Raw records:
┌──
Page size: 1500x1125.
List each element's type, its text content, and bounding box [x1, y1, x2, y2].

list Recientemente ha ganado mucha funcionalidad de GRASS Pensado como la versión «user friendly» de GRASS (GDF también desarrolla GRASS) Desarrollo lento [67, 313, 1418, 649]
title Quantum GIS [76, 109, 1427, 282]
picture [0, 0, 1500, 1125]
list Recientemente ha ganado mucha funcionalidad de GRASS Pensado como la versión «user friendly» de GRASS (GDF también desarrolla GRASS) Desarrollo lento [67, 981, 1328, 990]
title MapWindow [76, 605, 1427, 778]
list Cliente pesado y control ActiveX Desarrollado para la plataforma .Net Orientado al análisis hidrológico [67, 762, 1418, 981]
└──
## Objective
Write out every item above again, line for line, without changing anything.

## Written solution
Page size: 1500x1125.
List each element's type, its text content, and bounding box [x1, y1, x2, y2].

list Recientemente ha ganado mucha funcionalidad de GRASS Pensado como la versión «user friendly» de GRASS (GDF también desarrolla GRASS) Desarrollo lento [67, 313, 1418, 649]
title Quantum GIS [76, 109, 1427, 282]
picture [0, 0, 1500, 1125]
list Recientemente ha ganado mucha funcionalidad de GRASS Pensado como la versión «user friendly» de GRASS (GDF también desarrolla GRASS) Desarrollo lento [67, 981, 1328, 990]
title MapWindow [76, 605, 1427, 778]
list Cliente pesado y control ActiveX Desarrollado para la plataforma .Net Orientado al análisis hidrológico [67, 762, 1418, 981]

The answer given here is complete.